FERRARI F330 GT 2/2 (1966): O GRAND TOURER QUE LEVOU MARANELLO ALÉM DAS PISTAS
Ao passarmos pela Itália da efervescente década de 1960, encontramos uma Ferrari que já não era apenas sinônimo de vitórias nas pistas, mas também começava a consolidar sua presença nas estradas como fabricante de automóveis refinados e utilizáveis no dia a dia. É nesse contexto que surge o elegante e versátil Ferrari F330 GT 2/2 1966.
Lançado inicialmente em 1964 e aperfeiçoado ao longo dos anos seguintes, o F330 GT 2/2 representava uma evolução clara dentro da linha de grand tourers da marca. Ele substituía o F250 GTE e trazia consigo uma proposta bastante interessante: oferecer o desempenho característico da Ferrari aliado a conforto e praticidade para quatro ocupantes - algo ainda relativamente raro entre os modelos da marca naquela época.
Seu design, assinado pela Pininfarina, refletia bem essa dualidade. As linhas eram elegantes e discretas, com proporções equilibradas e uma presença sofisticada. Nas primeiras versões, os faróis duplos davam um toque ousado, enquanto nas versões posteriores - como as de meados da década - o visual se tornava mais limpo e tradicional, reforçando sua vocação de gran turismo clássico.

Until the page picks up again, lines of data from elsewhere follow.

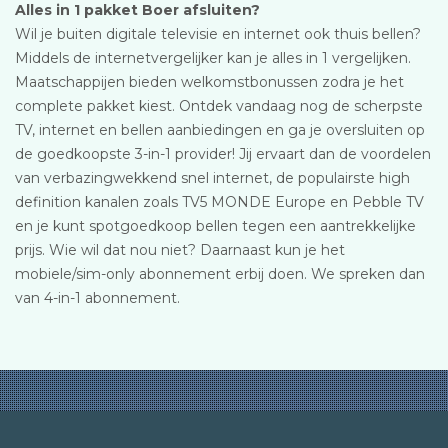
Alles in 1 pakket Boer afsluiten?
Wil je buiten digitale televisie en internet ook thuis bellen?
Middels de internetvergelijker kan je alles in 1 vergelijken.
Maatschappijen bieden welkomstbonussen zodra je het
complete pakket kiest. Ontdek vandaag nog de scherpste
TV, internet en bellen aanbiedingen en ga je oversluiten op
de goedkoopste 3-in-1 provider! Jij ervaart dan de voordelen
van verbazingwekkend snel internet, de populairste high
definition kanalen zoals TV5 MONDE Europe en Pebble TV
en je kunt spotgoedkoop bellen tegen een aantrekkelijke
prijs. Wie wil dat nou niet? Daarnaast kun je het
mobiele/sim-only abonnement erbij doen. We spreken dan
van 4-in-1 abonnement.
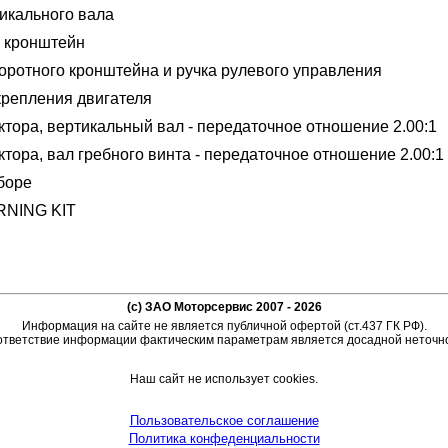
икального вала
 кронштейн
оротного кронштейна и ручка рулевого управления
крепления двигателя
ктора, вертикальный вал - передаточное отношение 2.00:1
ктора, вал гребного винта - передаточное отношение 2.00:1
боре
RNING KIT
(c) ЗАО Моторсервис 2007 - 2026
Информация на сайте не является публичной офертой (ст.437 ГК РФ).
тветствие информации фактическим параметрам является досадной неточн
Наш сайт не использует cookies.
Пользовательское соглашение
Политика конфеденциальности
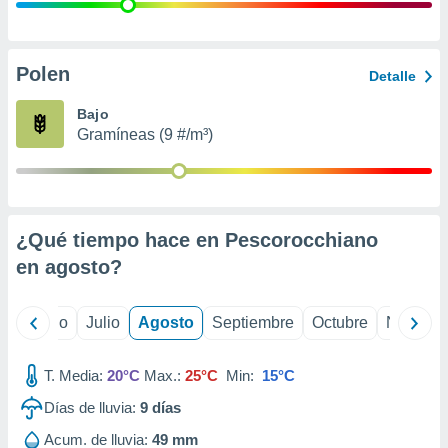
ados con el
 seleccionar
o.
calización
Polen
Detalle
precisa e
ión mediante
Bajo
Gramíneas (9 #/m³)
, publicidad
dos,
 publicidad
,
¿Qué tiempo hace en Pescorocchiano
ón de
 desarrollo
en
agosto
?
s.
tros 1199
yo
Junio
Julio
Agosto
Septiembre
Octubre
Noviemb
ios
T. Media:
20°C
Max.:
25°C
Min:
15°C
Días de lluvia:
9
días
Acum. de lluvia:
49 mm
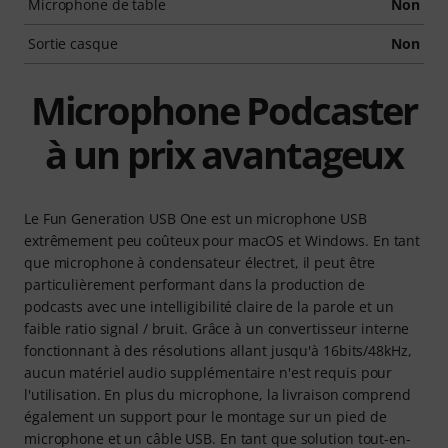
Microphone de table
Non
Sortie casque
Non
Microphone Podcaster
à un prix avantageux
Le Fun Generation USB One est un microphone USB
extrêmement peu coûteux pour macOS et Windows. En tant
que microphone à condensateur électret, il peut être
particulièrement performant dans la production de
podcasts avec une intelligibilité claire de la parole et un
faible ratio signal / bruit. Grâce à un convertisseur interne
fonctionnant à des résolutions allant jusqu'à 16bits/48kHz,
aucun matériel audio supplémentaire n'est requis pour
l'utilisation. En plus du microphone, la livraison comprend
également un support pour le montage sur un pied de
microphone et un câble USB. En tant que solution tout-en-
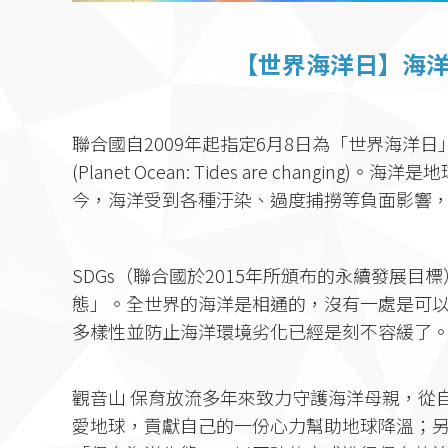
【
世界海洋日
】海
聯合國自2009年起指定6月8日為「世界海洋
(Planet Ocean: Tides are chan
今，海洋受到各種汙染、過度捕撈等負面影響
SDGs（聯合國於2015年所頒布的永續發展
態」。全世界的海洋是相通的，沒有一處是可
多樣性並防止海洋環境劣化已經是刻不容緩了
觀音山 保育放流多年來致力守護海洋母親，從
愛地球，貢獻自己的一份心力幫助地球降溫；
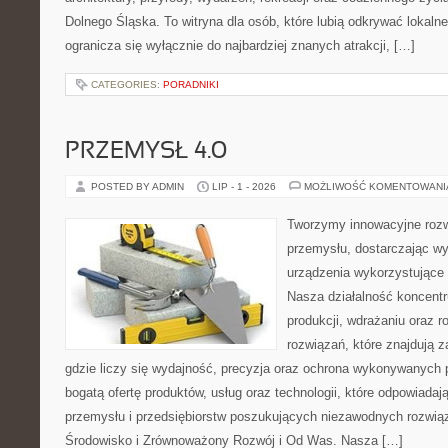
Dolnego Śląska. To witryna dla osób, które lubią odkrywać lokaln
ogranicza się wyłącznie do najbardziej znanych atrakcji, […]
CATEGORIES:
PORADNIKI
PRZEMYSŁ 4.0
POSTED BY ADMIN
LIP - 1 - 2026
MOŻLIWOŚĆ KOMENTOWAN
Tworzymy innowacyjne rozw
przemysłu, dostarczając wy
urządzenia wykorzystujące 
Nasza działalność koncentru
produkcji, wdrażaniu oraz
rozwiązań, które znajdują 
gdzie liczy się wydajność, precyzja oraz ochrona wykonywanych 
bogatą ofertę produktów, usług oraz technologii, które odpowiad
przemysłu i przedsiębiorstw poszukujących niezawodnych rozwi
Środowisko i Zrównoważony Rozwój i Od Was. Nasza […]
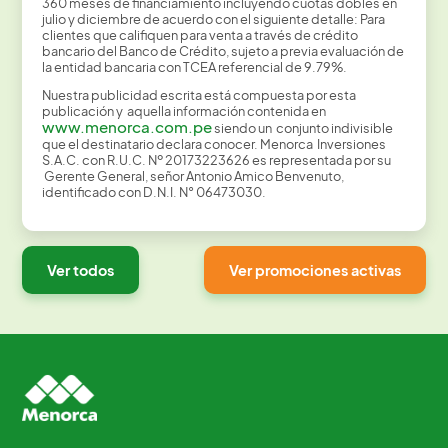
360 meses de financiamiento incluyendo cuotas dobles en
julio y diciembre de acuerdo con el siguiente detalle: Para
clientes que califiquen para venta a través de crédito
bancario del Banco de Crédito, sujeto a previa evaluación de
la entidad bancaria con TCEA referencial de 9.79%.
Nuestra publicidad escrita está compuesta por esta
publicación y aquella información contenida en
www.menorca.com.pe
siendo un conjunto indivisible
que el destinatario declara conocer. Menorca Inversiones
S.A.C. con R.U.C. Nº 20173223626 es representada por su
Gerente General, señor Antonio Amico Benvenuto,
identificado con D.N.I. N° 06473030.
Ver todos
Ver promociones activas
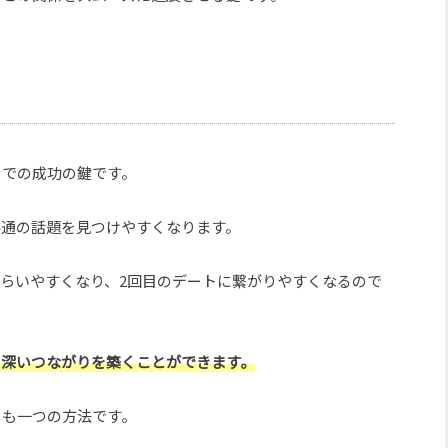
リでの成功の鍵です。
共通の話題を見つけやすくなります。
らいやすくなり、2回目のデートに繋がりやすくなるので
り深いつながりを築くことができます。
とも一つの方法です。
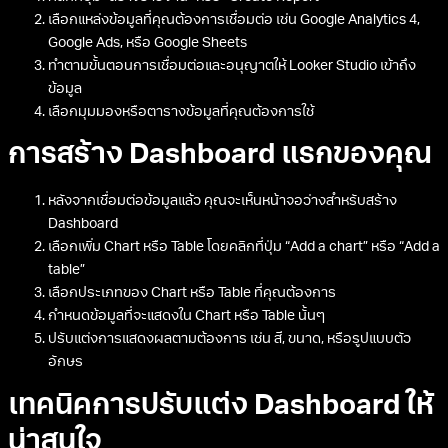
เลือกแหล่งข้อมูลที่คุณต้องการเชื่อมต่อ เช่น Google Analytics 4,
Google Ads, หรือ Google Sheets
ทำตามขั้นตอนการเชื่อมต่อและอนุญาตให้ Looker Studio เข้าถึง
ข้อมูล
เลือกมุมมองหรือตารางข้อมูลที่คุณต้องการใช้
การสร้าง Dashboard แรกของคุณ
หลังจากเชื่อมต่อข้อมูลแล้ว คุณจะเห็นหน้าจอว่างสำหรับสร้าง
Dashboard
เลือกเพิ่ม Chart หรือ Table โดยคลิกที่ปุ่ม “Add a chart” หรือ “Add a
table”
เลือกประเภทของ Chart หรือ Table ที่คุณต้องการ
กำหนดข้อมูลที่จะแสดงใน Chart หรือ Table นั้นๆ
ปรับแต่งการแสดงผลตามต้องการ เช่น สี, ขนาด, หรือรูปแบบตัว
อักษร
เทคนิคการปรับแต่ง Dashboard ให้
น่าสนใจ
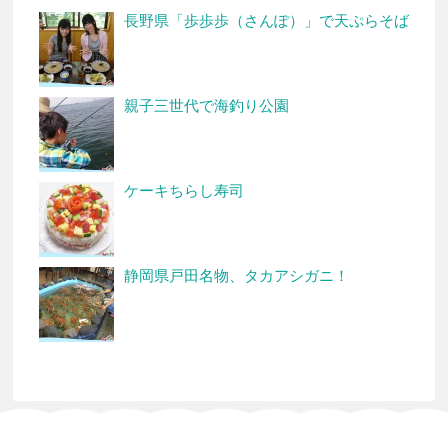
長野県「歩歩歩（さんぽ）」で天ぷらそば
親子三世代で海釣り公園
ケーキちらし寿司
静岡県戸田名物、タカアシガニ！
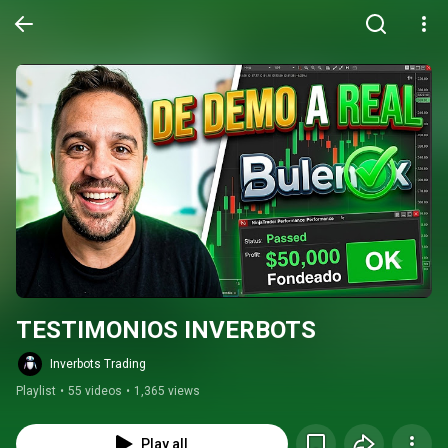
TESTIMONIOS INVERBOTS
Inverbots Trading
Playlist
•
55 videos
•
1,365 views
Play all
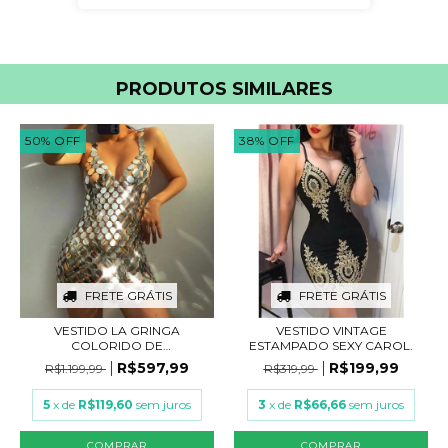
PRODUTOS SIMILARES
50
%
OFF
38
%
OFF
FRETE GRÁTIS
FRETE GRÁTIS
VESTIDO LA GRINGA
VESTIDO VINTAGE
COLORIDO DE
ESTAMPADO SEXY CAROL.
LANTEJOULA...
R$597,99
R$199,99
R$1.199,99
R$319,99
5
x de
R$119,60
sem juros
3
x de
R$66,66
sem juros
COMPRAR
COMPRAR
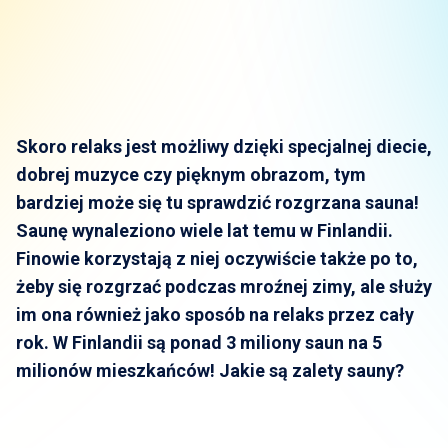
Skoro relaks jest możliwy dzięki specjalnej diecie,
dobrej muzyce czy pięknym obrazom, tym
bardziej może się tu sprawdzić rozgrzana sauna!
Saunę wynaleziono wiele lat temu w Finlandii.
Finowie korzystają z niej oczywiście także po to,
żeby się rozgrzać podczas mroźnej zimy, ale służy
im ona również jako sposób na relaks przez cały
rok. W Finlandii są ponad 3 miliony saun na 5
milionów mieszkańców! Jakie są zalety sauny?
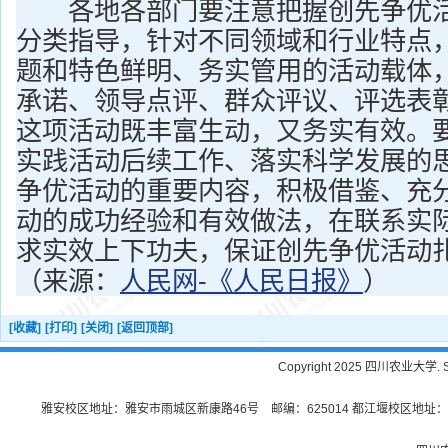
各地各部门要注意把握创先争优活
分类指导，针对不同领域和行业特点
题和特色鲜明、务实管用的活动载体
承诺、领导点评、群众评议、评选表
这项活动既丰富生动，又务实有效。
实践活动后续工作、落实科学发展的
争优活动的重要内容，积极借鉴、充
动的成功经验和有效做法，在联系实
求实效上下功夫，保证创先争优活动
（来源：
人民网-《人民日报》
）
[收藏]
[打印]
[关闭]
[返回顶部]
Copyright 2025 四川农业大学. Sichu
雅安校区地址：雅安市雨城区新康路46号 邮编：625014 都江堰校区地址：都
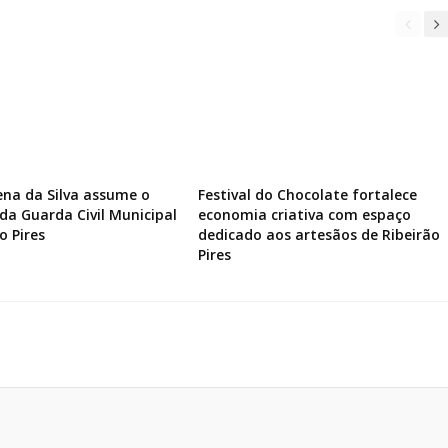
ena da Silva assume o
Festival do Chocolate fortalece
a Guarda Civil Municipal
economia criativa com espaço
o Pires
dedicado aos artesãos de Ribeirão
Pires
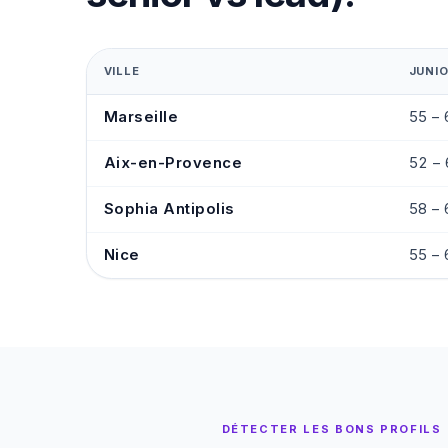
VILLE
JUNI
Marseille
55 – 
Aix-en-Provence
52 –
Sophia Antipolis
58 – 
Nice
55 – 
DÉTECTER LES BONS PROFILS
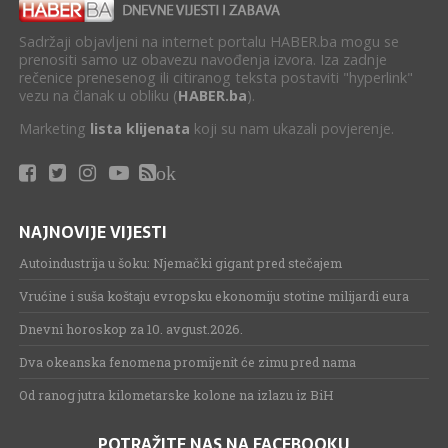
Sadržaji objavljeni na internet portalu HABER.ba mogu se
prenositi samo uz obavezu navođenja izvora. Iza zadnje
rečenice prenesenog ili citiranog teksta postaviti "hyperlink"
vezu na članak u obliku (
HABER.ba
).
Marketing
lista klijenata
koji su nam ukazali povjerenje.
ok
NAJNOVIJE VIJESTI
Autoindustrija u šoku: Njemački gigant pred stečajem
Vrućine i suša koštaju evropsku ekonomiju stotine milijardi eura
Dnevni horoskop za 10. avgust.2026.
Dva okeanska fenomena promijenit će zimu pred nama
Od ranog jutra kilometarske kolone na izlazu iz BiH
POTRAŽITE NAS NA FACEBOOKU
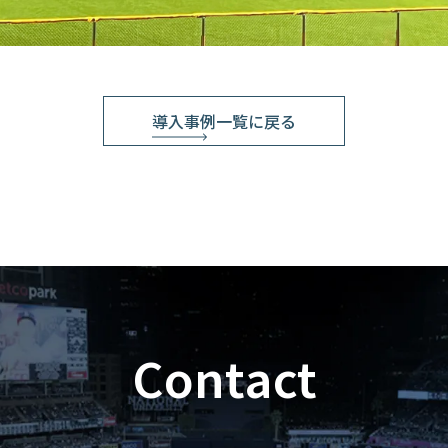
導入事例一覧に戻る
Contact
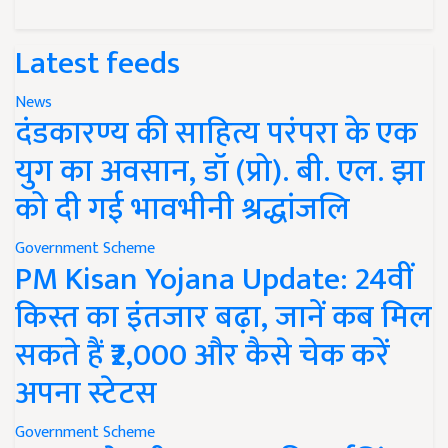
Latest feeds
News
दंडकारण्य की साहित्य परंपरा के एक
युग का अवसान, डॉ (प्रो). बी. एल. झा
को दी गई भावभीनी श्रद्धांजलि
Government Scheme
PM Kisan Yojana Update: 24वीं
किस्त का इंतजार बढ़ा, जानें कब मिल
सकते हैं ₹2,000 और कैसे चेक करें
अपना स्टेटस
Government Scheme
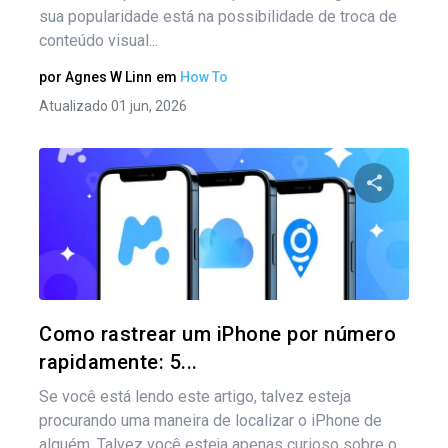
sua popularidade está na possibilidade de troca de
conteúdo visual...
por
Agnes W Linn
em
How To
Atualizado 01 jun, 2026
Compartil
Twitter
Como rastrear um iPhone por número
rapidamente: 5...
Se você está lendo este artigo, talvez esteja
procurando uma maneira de localizar o iPhone de
alguém. Talvez você esteja apenas curioso sobre o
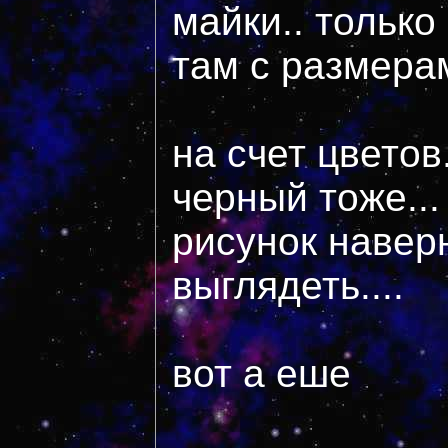
майки.. только
там с размерам
на счет цветов
черный тоже...
рисунок навер
выглядеть....
вот а еше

Debaixo do capô, o coração do F330 GT 2/2 era um legítimo motor V12 de 4.0 litros, capaz de entregar cerca de 300 cv de potência. Alimentado por carburadores, o conjunto proporcionava uma experiência sonora e mecânica absolutamente envolvente - suave em baixas rotações, mas intenso quando exigido. Era a essência da Ferrari traduzida em um carro mais civilizado.
Ao volante, o F330 GT 2/2 surpreendia justamente por seu equilíbrio. Não era tão agressivo quanto os modelos puramente esportivos da marca, mas entregava desempenho de sobra combinado com conforto em longas distâncias. A introdução de direção assistida e, em algumas versões, transmissão manual de 5 velocidades (ou até automática, algo incomum para a Ferrari na época), ampliava ainda mais sua usabilidade.
O interior reforçava essa proposta. Quatro assentos reais, acabamento em couro de alta qualidade, painel elegante e espaço suficiente para viagens prolongadas faziam do modelo um verdadeiro companheiro para cruzar a Europa com estilo e velocidade - exatamente como um gran turismo deve ser.
Esse equilíbrio conquistou um público distinto: clientes que desejavam um Ferrari não apenas para fins de semana ou pistas, mas para uso frequente, sem abrir mão de conforto. Era um carro que ampliava o alcance da marca, sem comprometer sua identidade.
O F330 GT 2/2 ajudou a consolidar uma filosofia que se tornaria fundamental para a Ferrari nas décadas seguintes: a ideia de que desempenho e praticidade podem coexistir. Ele abriu caminho para uma linhagem de modelos 2/2 que continuaria evoluindo ao longo dos anos, mostrando que a emoção de um V12 também pode ser compartilhada.
Assim, o Ferrari F330 GT 2/2 de 1966 não era apenas um esportivo elegante - era uma ponte entre dois mundos: o das pistas e o das grandes viagens, onde o prazer de dirigir podia ser vivido com mais pessoas, mais conforto e a mesma intensidade.